(Stored data):

● ● ●

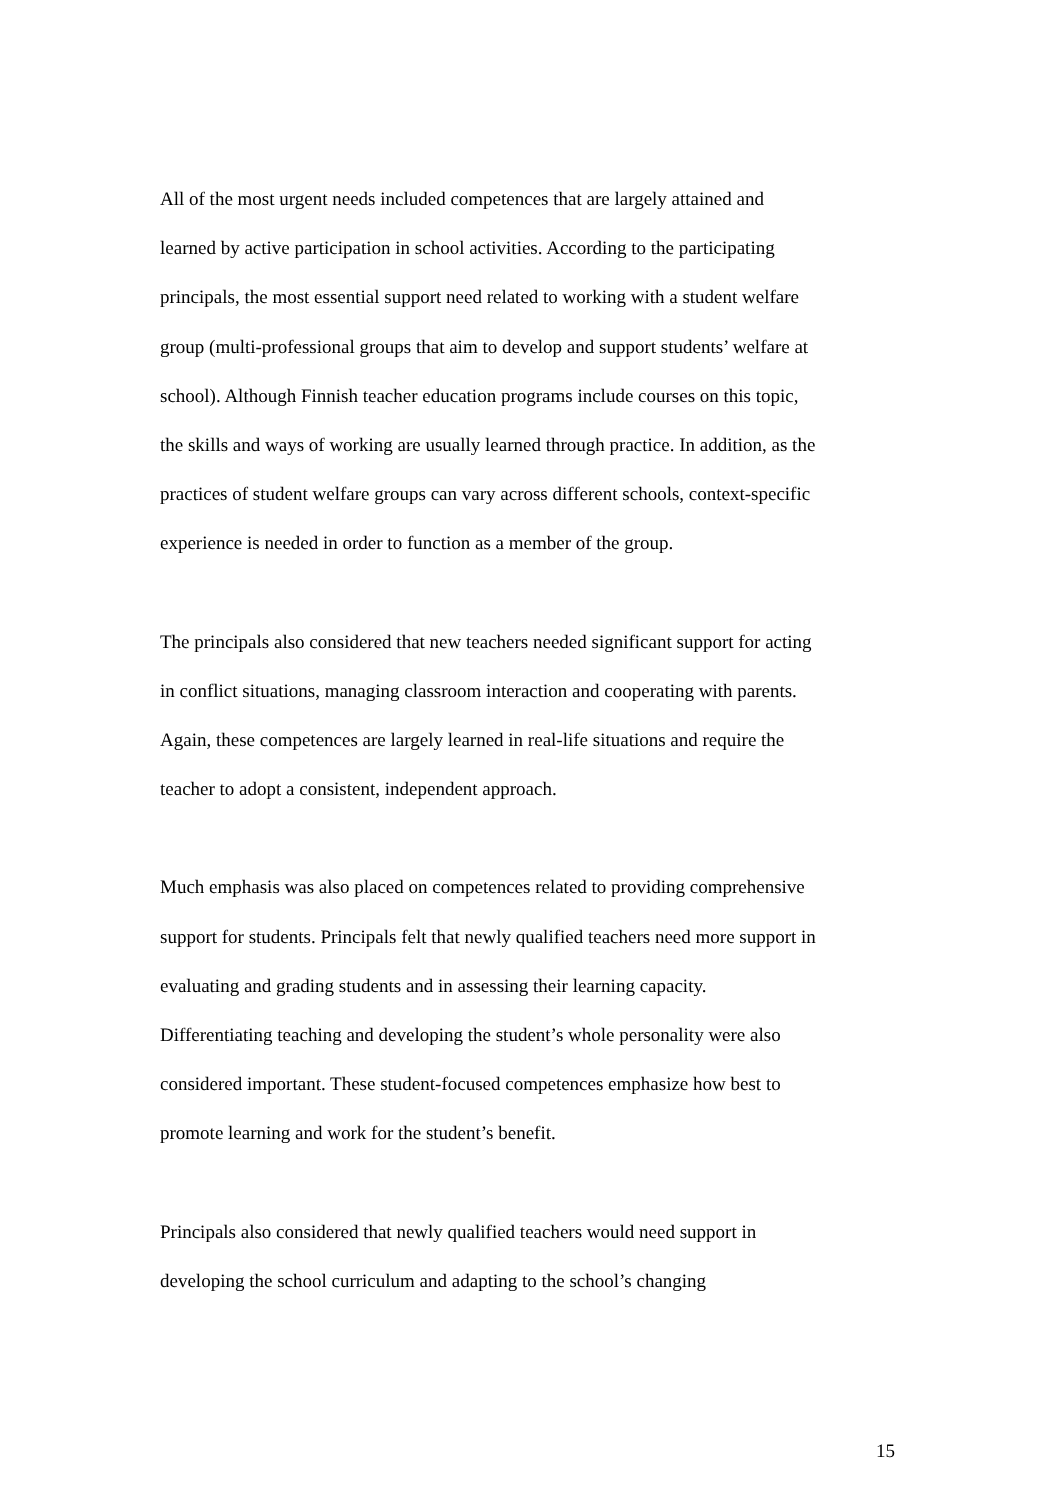All of the most urgent needs included competences that are largely attained and
learned by active participation in school activities. According to the participating
principals, the most essential support need related to working with a student welfare
group (multi-professional groups that aim to develop and support students’ welfare at
school). Although Finnish teacher education programs include courses on this topic,
the skills and ways of working are usually learned through practice. In addition, as the
practices of student welfare groups can vary across different schools, context-specific
experience is needed in order to function as a member of the group.
The principals also considered that new teachers needed significant support for acting
in conflict situations, managing classroom interaction and cooperating with parents.
Again, these competences are largely learned in real-life situations and require the
teacher to adopt a consistent, independent approach.
Much emphasis was also placed on competences related to providing comprehensive
support for students. Principals felt that newly qualified teachers need more support in
evaluating and grading students and in assessing their learning capacity.
Differentiating teaching and developing the student’s whole personality were also
considered important. These student-focused competences emphasize how best to
promote learning and work for the student’s benefit.
Principals also considered that newly qualified teachers would need support in
developing the school curriculum and adapting to the school’s changing
15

● ● ●

(TASK DESCRIPTION): Output every record above exactly, leaving out the pictures.

(OUTPUT FOR THIS TASK):
All of the most urgent needs included competences that are largely attained and
learned by active participation in school activities. According to the participating
principals, the most essential support need related to working with a student welfare
group (multi-professional groups that aim to develop and support students’ welfare at
school). Although Finnish teacher education programs include courses on this topic,
the skills and ways of working are usually learned through practice. In addition, as the
practices of student welfare groups can vary across different schools, context-specific
experience is needed in order to function as a member of the group.
The principals also considered that new teachers needed significant support for acting
in conflict situations, managing classroom interaction and cooperating with parents.
Again, these competences are largely learned in real-life situations and require the
teacher to adopt a consistent, independent approach.
Much emphasis was also placed on competences related to providing comprehensive
support for students. Principals felt that newly qualified teachers need more support in
evaluating and grading students and in assessing their learning capacity.
Differentiating teaching and developing the student’s whole personality were also
considered important. These student-focused competences emphasize how best to
promote learning and work for the student’s benefit.
Principals also considered that newly qualified teachers would need support in
developing the school curriculum and adapting to the school’s changing
15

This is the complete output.